_Aim of the task_: Output as a JSON list of strings the lines of the items below, one string per line, starting at the first item and ending at the line that contains "Dot at: occluded", both included. Leave out blank lines and the pictures.

_Input data_:
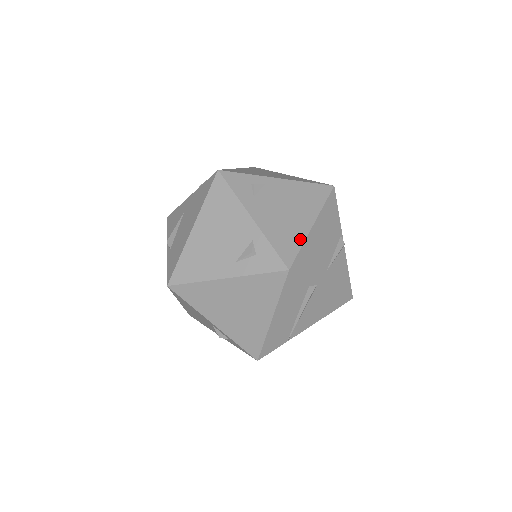
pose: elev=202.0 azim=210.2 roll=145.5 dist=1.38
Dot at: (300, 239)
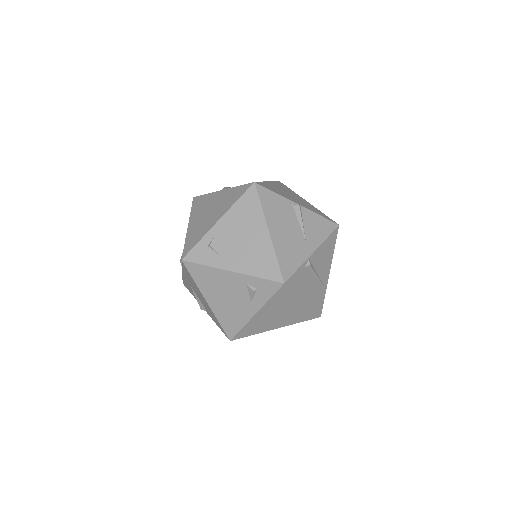
Dot at: (271, 253)
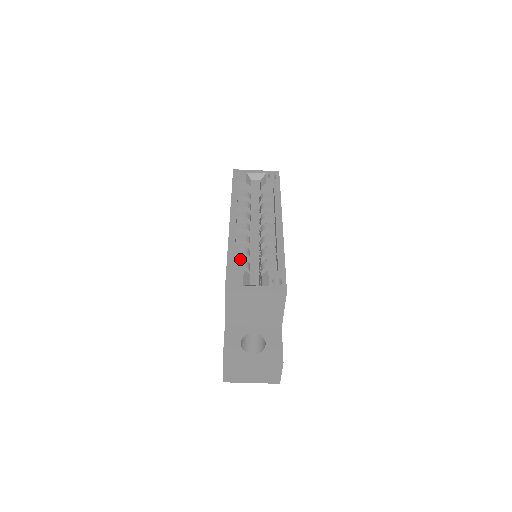
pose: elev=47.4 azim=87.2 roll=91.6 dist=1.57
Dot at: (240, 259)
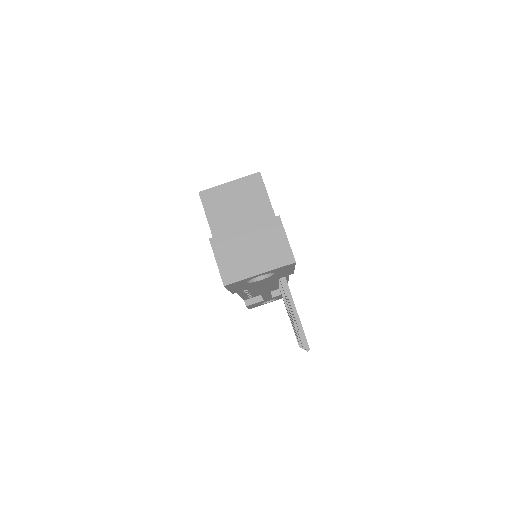
Dot at: occluded
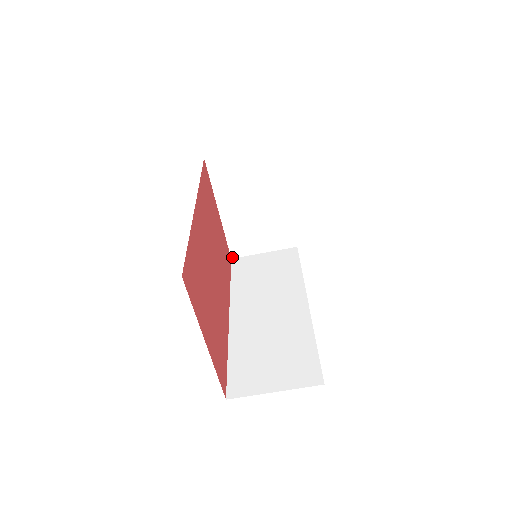
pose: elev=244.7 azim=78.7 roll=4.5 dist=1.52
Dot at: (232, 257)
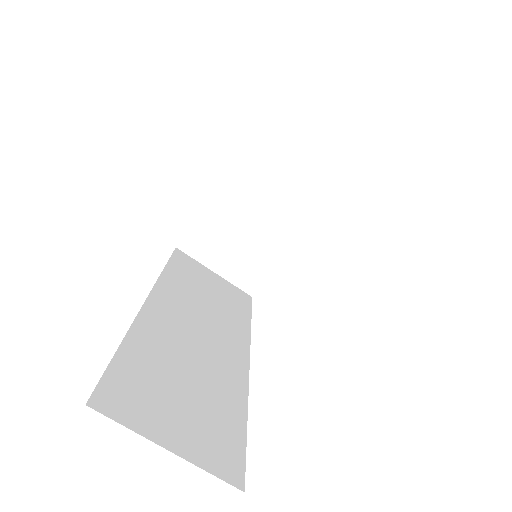
Dot at: (178, 246)
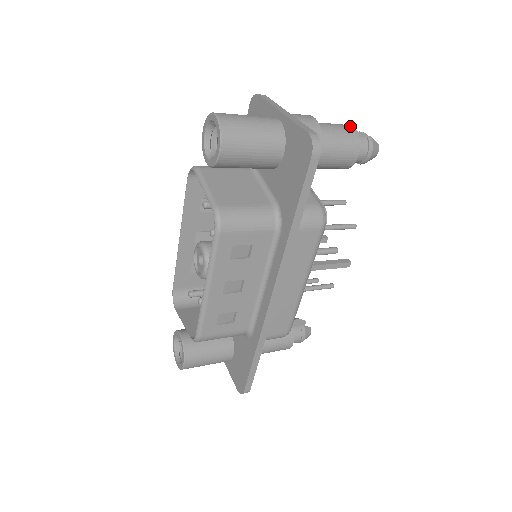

_Response to this exercise_:
[
  "pose: elev=202.0 azim=210.2 roll=145.5 dist=1.38",
  "Dot at: (300, 239)",
  "Dot at: (271, 253)",
  "pose: elev=47.4 azim=87.2 roll=91.6 dist=1.57",
  "Dot at: (240, 259)",
  "Dot at: occluded"
]